Consumers embrace ongoing dialog with the companies they do business with, Varolii Corporation toplines in a survey report, What Do Customers Want? A Growing Appetite for Customer Communications.

Across all vertical industries consumers trust for this dialogue, health care organizations – specifically doctors, pharmacists, and insurance companies – are the most trusted.

Examples of “welcome-comms” would be reminders about upcoming appointments or vaccinations (among 69% of people), notices to reorder or pick up a prescription (57%), and messages encouraging scheduling an appointment (39%).

In banking, notices about fraudulent activity on one’s account is the most welcomed message beating out appointment reminders by a 1% point, with 70%.

There’s a theme underlying most of the welcomed communications: the messaging tends to be proactive, helping people to avoid problems like late payments on credit cards, over-drafting charges from banks, missing deliveries that required a signature of someone at home, and forgetting to take a medication.

The preferred modes for these messages are:

– Email, 79% of people
– Regular mail, 54%
– Cell phone, 23%
– Home phone, 23%
– Text message, 21%
– Social media 18%.

Varoli surveyed 1,000 U.S. adults over 18 for this study.

Health Populi’s Hot Points: People in America are taking on more responsibility for health care in terms of both financing (out of pocket spending, managing deductibles, and sorting out “financial responsibility” on explanations of benefit forms) and clinical decision making (such as taking meds on time and in the right dose, following up with lab tests, checking blood glucose levels regularly to manage diabetes). Messaging – increasingly via texting, Varolii anticipates – helps people, in Varolii’s words, “avoid issues.”
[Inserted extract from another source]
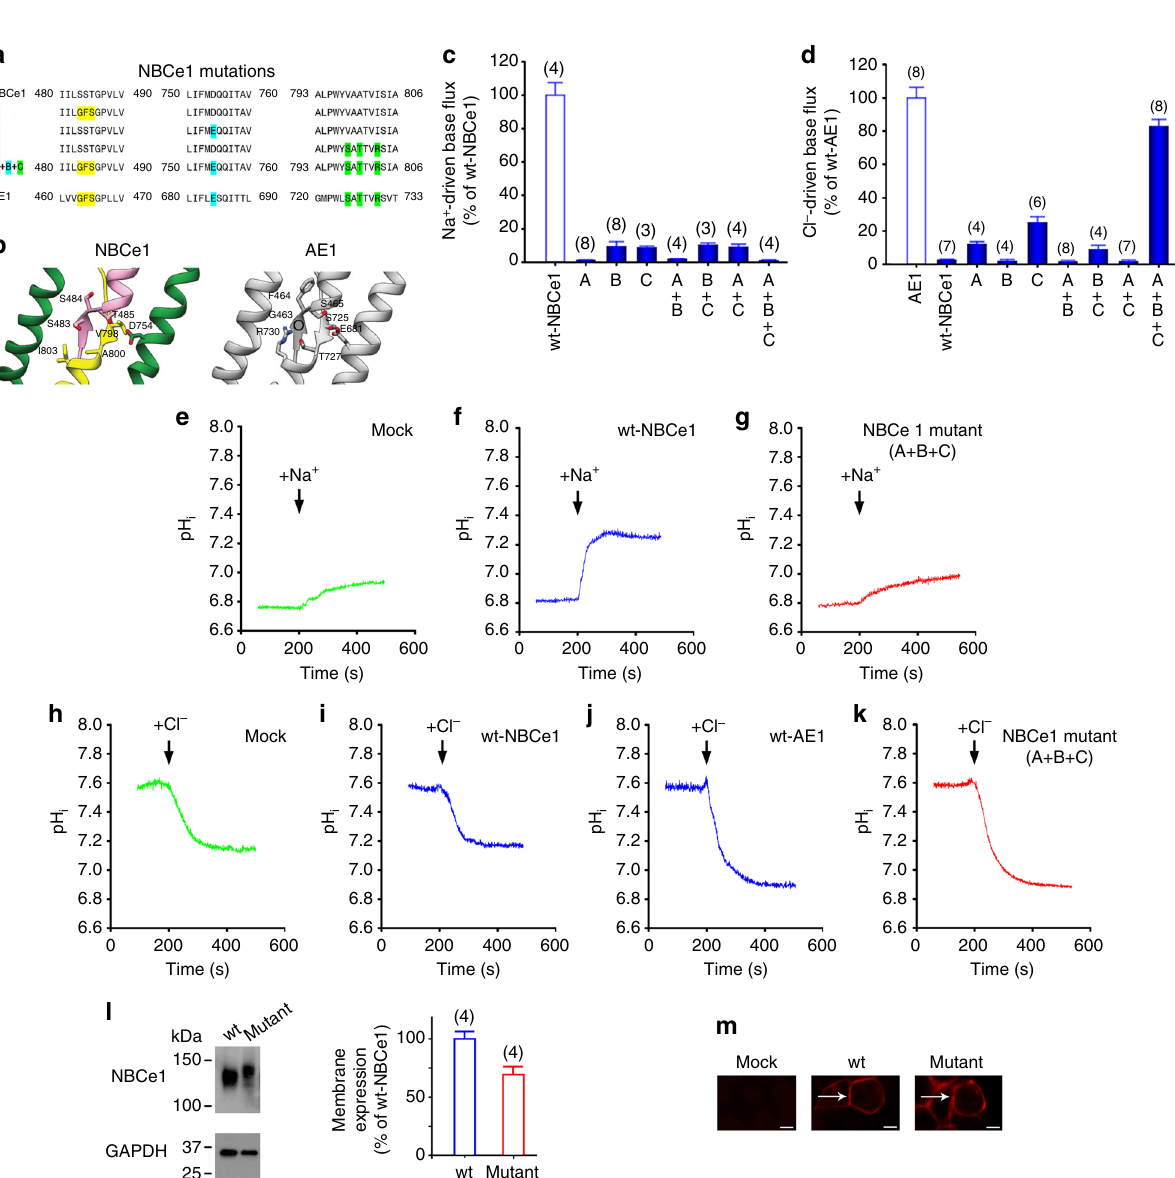
Fig. 4 Conversion of NBCe1 into an anion exchanger. a NBCe1 and AE1 amino-acid alignment showing location of the NBCe1 residues replaced with the corresponding AE1 residues. b Location of the NBCe1 residues replaced with the corresponding AE1 residues located in ion coordination site regions of NBCe1 and AE1 22 (PDB: 4YZF) formed by antiparallel β -strands preceding TMs 3 and 10, and in TM 8 and 10 are shown. c, e-g Loss of Na + -driven base transport and d, h-k gain of Cl − -driven base transport in the mutant constructs. l , m Cell surface expression. Immunoblot analysis of sulfo-NHS-SS-biotin labeled plasma membrane proteins in HEK-293 cells-expressing wt-NBCe1 and NBCe1 mutant (A + B + C). l Cell surface expression was normalized to GAPDH (mutant vs. wt, p < 0.05; one-way ANOVA followed by Tukey ’ s test). m Immunocytochemistry of HEK-293 cells showing plasma membrane localization of the wt and NBCe1 mutant (A + B + C) transporters, scale bars 5 µ m. c , d , l The mean ± s.e.m. is depicted. The number of experiments is shown in The fi nal cryoEM map was sharpened with B-factor and low-pass fi ltered to the The particles were fi rst subjected to 3D classi fi cations by GPU-accelerated stated resolution using RELION-2. The local resolution was calculated by RELION-2 58,59 using an oval-shaped disk low-pass fi ltered to 60Å as the initial ResMap 60 using two cryoEM maps to independently re fi ne from halves of the data. model. The particles were separated into six classes for 69 iterations and the best class contained 687,322 particles, which were then sent to a second run of 3D classi fi cation to be sorted into fi ve classes. A number of 214,196 particles were Model building and re fi nement and structure visualization . The overall 3.9Å found in the best class after 60 iterations of the second run of 3D classi fi cation. A twofold symmetry was enforced in the above 3D classi fi cations. 3D classi fi cations cryoEM structure was at a suf fi cient resolution to build a de novo atomic model for without symmetry (i.e., C1) were also tested but no further improvement on the separation of heterogeneity was found. The 214,196 particles were then sent to 2D classi fi cation using RELION-2 and sorted into 200 classes for 72 iterations. A total number of 184,561 particles in 134 good classes that show discernible high-resolution features such as α -helices were combined for 3D auto-re fi nement. The 3D auto-re fi nement was performed using a spherical mask (180Å in diameter) by RELION-2. The resolution was estimated to be 3.9 Å by relion_postprocess in continued with side chain placements into the protrusions visible in the helical RELION-2 with a soft auto-mask using the ‘‘ gold-standard ’’ FSC at 0.143 criterion. densities. Aromatic residues including Phe443, Phe461, Phe471, Phe474, Phe791,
In health care, those issues can be quite serious. Financially, mis-managing payments for insurance premiums or failing to pay off a large medical bill to a hospital can result in a lowering of a person’s FICO credit score or worse. Clinically, missing necessary lab tests might mean missing an earlier diagnosis of a growing tumor or worsening asymptomatic condition like hypertension.

It’s good that most consumers welcome health care messages. These can help people stay well both fiscally and medically. An example is in the news this week, about text messaging program in Sweden saving people in cardiac arrest. Simple text messaging can indeed be a powerful antidote for very sick people.